4 Reasons the Veggie Lifestyle Is for Everyone (Really!)

July 3, 2018

farmer-couple-with-basket-of-vegetables

We all know we’re “supposed” to eat our veggies. There are a lot of things we’re supposed to do—you have to start somewhere! Why not start somewhere delicious? Seeking out high-quality, locally grown produce is fun, rewarding for your palate and a plus for your health.

Did we mention there’s more? Here are the top four reasons why the veggie lifestyle is for everybody.

1. Good for You

  • Eating more veggies has been clinically proven to reduce your risk for cancer, heart disease and digestive disorders.
  • Vegetables provide crucial nutrients, vitamin complexes and antioxidants. A mix of raw and cooked vegetables is best. Each type of vegetable provides a nutritional profile and vitamin complexes that are unique to that one plant. Did you know that red bell pepper has more vitamin C than an orange? And that dark, leafy greens pack a mineral punch?
  • The nutrients in vegetables are key for supporting the health of organs and cells in the human body.

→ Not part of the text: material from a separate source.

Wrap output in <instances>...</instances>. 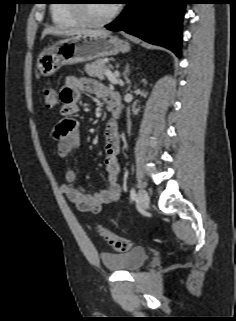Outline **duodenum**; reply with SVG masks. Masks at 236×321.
<instances>
[{"mask_svg":"<svg viewBox=\"0 0 236 321\" xmlns=\"http://www.w3.org/2000/svg\"><path fill=\"white\" fill-rule=\"evenodd\" d=\"M109 110L114 118H119L122 114L120 96L113 94L108 101Z\"/></svg>","mask_w":236,"mask_h":321,"instance_id":"obj_1","label":"duodenum"}]
</instances>
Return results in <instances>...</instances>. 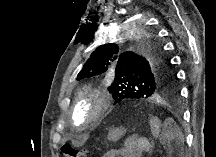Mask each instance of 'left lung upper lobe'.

Research has shown that whole-food vegetables provide nutrition that is specifically bioavailable for the vital systems of the human body. It’s a quicker—and, tastier—way to get those nutrients versus supplements.
  • Veggies are rich in dietary fiber and often low in calories. They also hold water that has been uniquely filtered by the plant cells themselves. Some consider that water part of your daily requirement!
  • Trying a vegetarian meal every now and then helps give the body a break from digesting animal proteins, and also switches up protein sources while keeping a natural dietary rotation.

2. Good for the Planet

  • Biodiversity reduces disease and pest pressure for the food supply and environment.
  • Sustainably planted farms can have a number of important environmental impacts:
    • Reducing soil erosion
    • Reducing the impact of agricultural runoff to the local watershed
    • Creating habitat for beneficial insects, pollinators and other wildlife
  • Vegetable farming can offer a unique advantage of efficiency over livestock farming. Studies have demonstrated that more food can be produced per acre when planted as vegetable crops versus what would be used for livestock farming.
  • Plants act as a carbon sink and also benefit the atmosphere by releasing oxygen as a byproduct of photosynthesis. Bottom line: Clean air for people to breathe and a mitigated carbon footprint.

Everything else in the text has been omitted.